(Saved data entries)
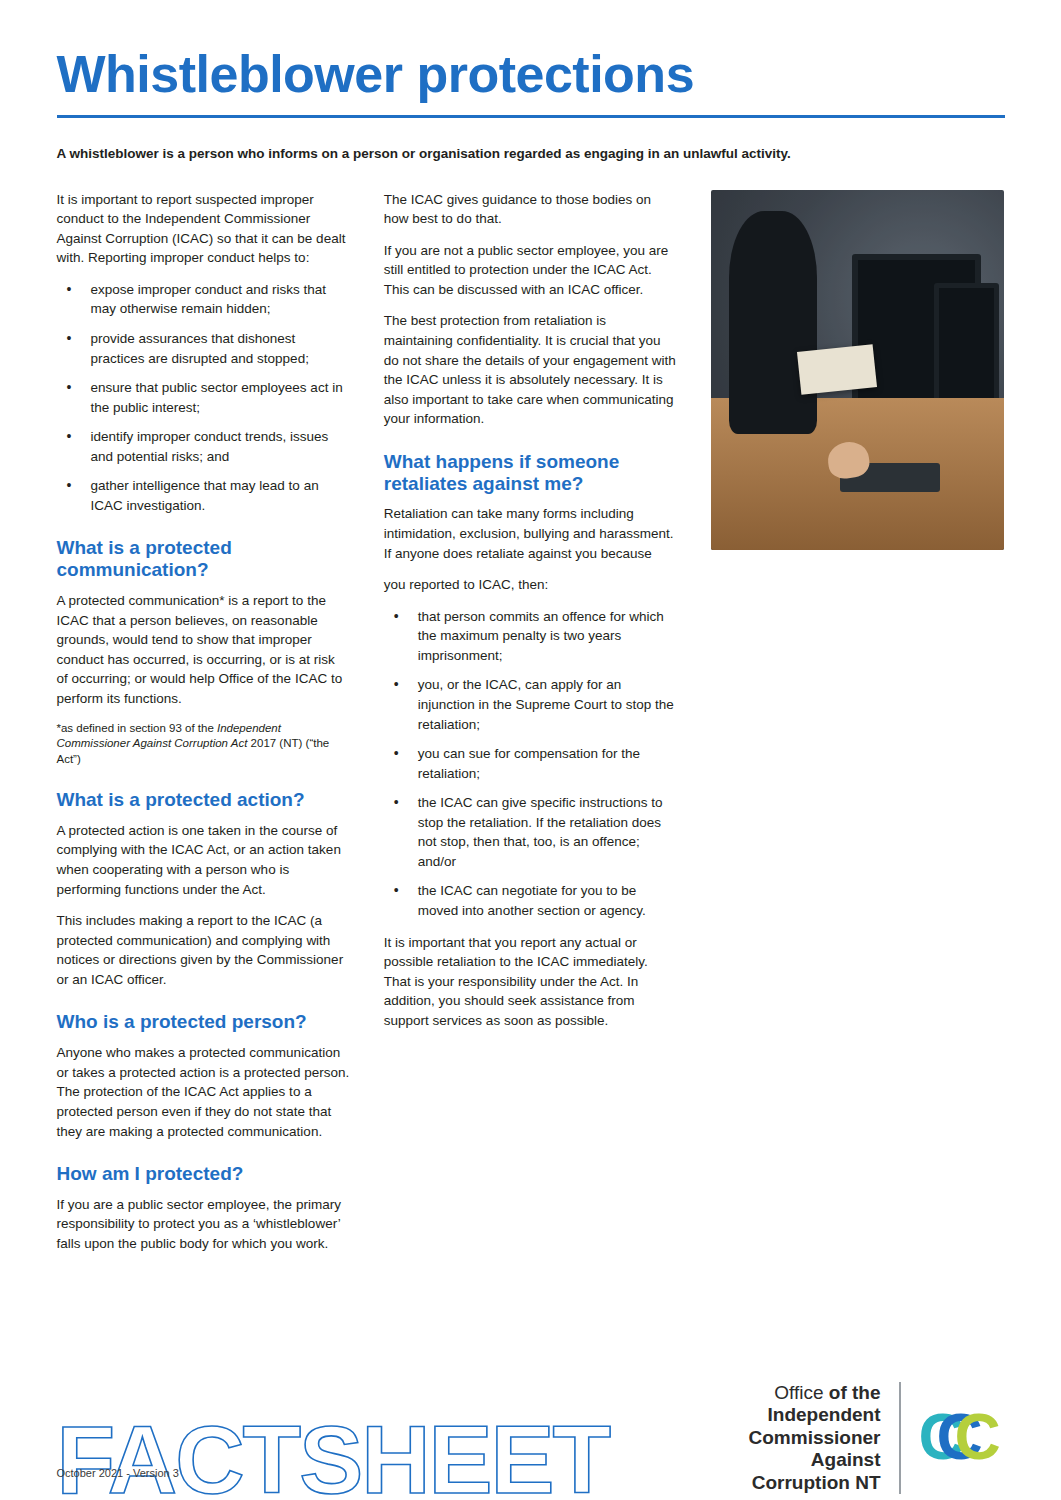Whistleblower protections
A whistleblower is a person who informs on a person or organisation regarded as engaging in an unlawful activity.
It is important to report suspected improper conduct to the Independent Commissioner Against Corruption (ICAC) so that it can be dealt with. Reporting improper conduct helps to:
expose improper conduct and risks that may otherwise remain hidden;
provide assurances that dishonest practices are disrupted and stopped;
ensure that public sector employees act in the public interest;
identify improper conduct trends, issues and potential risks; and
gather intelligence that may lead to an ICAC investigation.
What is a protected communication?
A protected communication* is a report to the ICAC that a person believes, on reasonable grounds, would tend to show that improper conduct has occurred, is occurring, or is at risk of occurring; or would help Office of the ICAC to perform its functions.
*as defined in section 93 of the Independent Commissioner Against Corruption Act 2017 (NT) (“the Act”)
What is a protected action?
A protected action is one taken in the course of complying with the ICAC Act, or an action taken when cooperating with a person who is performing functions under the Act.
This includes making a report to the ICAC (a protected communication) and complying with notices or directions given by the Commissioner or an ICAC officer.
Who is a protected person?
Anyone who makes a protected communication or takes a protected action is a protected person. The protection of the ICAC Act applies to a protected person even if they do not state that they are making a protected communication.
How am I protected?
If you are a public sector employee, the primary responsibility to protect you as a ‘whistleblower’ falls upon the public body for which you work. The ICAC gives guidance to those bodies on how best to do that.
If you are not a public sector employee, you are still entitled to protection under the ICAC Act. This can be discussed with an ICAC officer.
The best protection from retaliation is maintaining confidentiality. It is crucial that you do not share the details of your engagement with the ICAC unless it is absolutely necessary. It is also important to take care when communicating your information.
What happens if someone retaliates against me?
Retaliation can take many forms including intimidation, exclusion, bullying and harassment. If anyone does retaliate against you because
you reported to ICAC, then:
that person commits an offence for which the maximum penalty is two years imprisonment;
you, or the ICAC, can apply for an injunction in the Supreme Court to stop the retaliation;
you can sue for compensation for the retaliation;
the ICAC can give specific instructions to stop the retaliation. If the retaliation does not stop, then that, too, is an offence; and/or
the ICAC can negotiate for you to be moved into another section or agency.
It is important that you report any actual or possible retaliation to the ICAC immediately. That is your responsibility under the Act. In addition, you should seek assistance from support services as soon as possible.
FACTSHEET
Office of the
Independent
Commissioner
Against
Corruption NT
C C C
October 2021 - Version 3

=== WORK INSTRUCTIONS ===
Could you transcribe exactly the lines from the start of the records through the line containing "How am I protected?", both ends included, leaving the pictures out?

=== ANSWER SECTION ===
Whistleblower protections
A whistleblower is a person who informs on a person or organisation regarded as engaging in an unlawful activity.
It is important to report suspected improper conduct to the Independent Commissioner Against Corruption (ICAC) so that it can be dealt with. Reporting improper conduct helps to:
expose improper conduct and risks that may otherwise remain hidden;
provide assurances that dishonest practices are disrupted and stopped;
ensure that public sector employees act in the public interest;
identify improper conduct trends, issues and potential risks; and
gather intelligence that may lead to an ICAC investigation.
What is a protected communication?
A protected communication* is a report to the ICAC that a person believes, on reasonable grounds, would tend to show that improper conduct has occurred, is occurring, or is at risk of occurring; or would help Office of the ICAC to perform its functions.
*as defined in section 93 of the Independent Commissioner Against Corruption Act 2017 (NT) (“the Act”)
What is a protected action?
A protected action is one taken in the course of complying with the ICAC Act, or an action taken when cooperating with a person who is performing functions under the Act.
This includes making a report to the ICAC (a protected communication) and complying with notices or directions given by the Commissioner or an ICAC officer.
Who is a protected person?
Anyone who makes a protected communication or takes a protected action is a protected person. The protection of the ICAC Act applies to a protected person even if they do not state that they are making a protected communication.
How am I protected?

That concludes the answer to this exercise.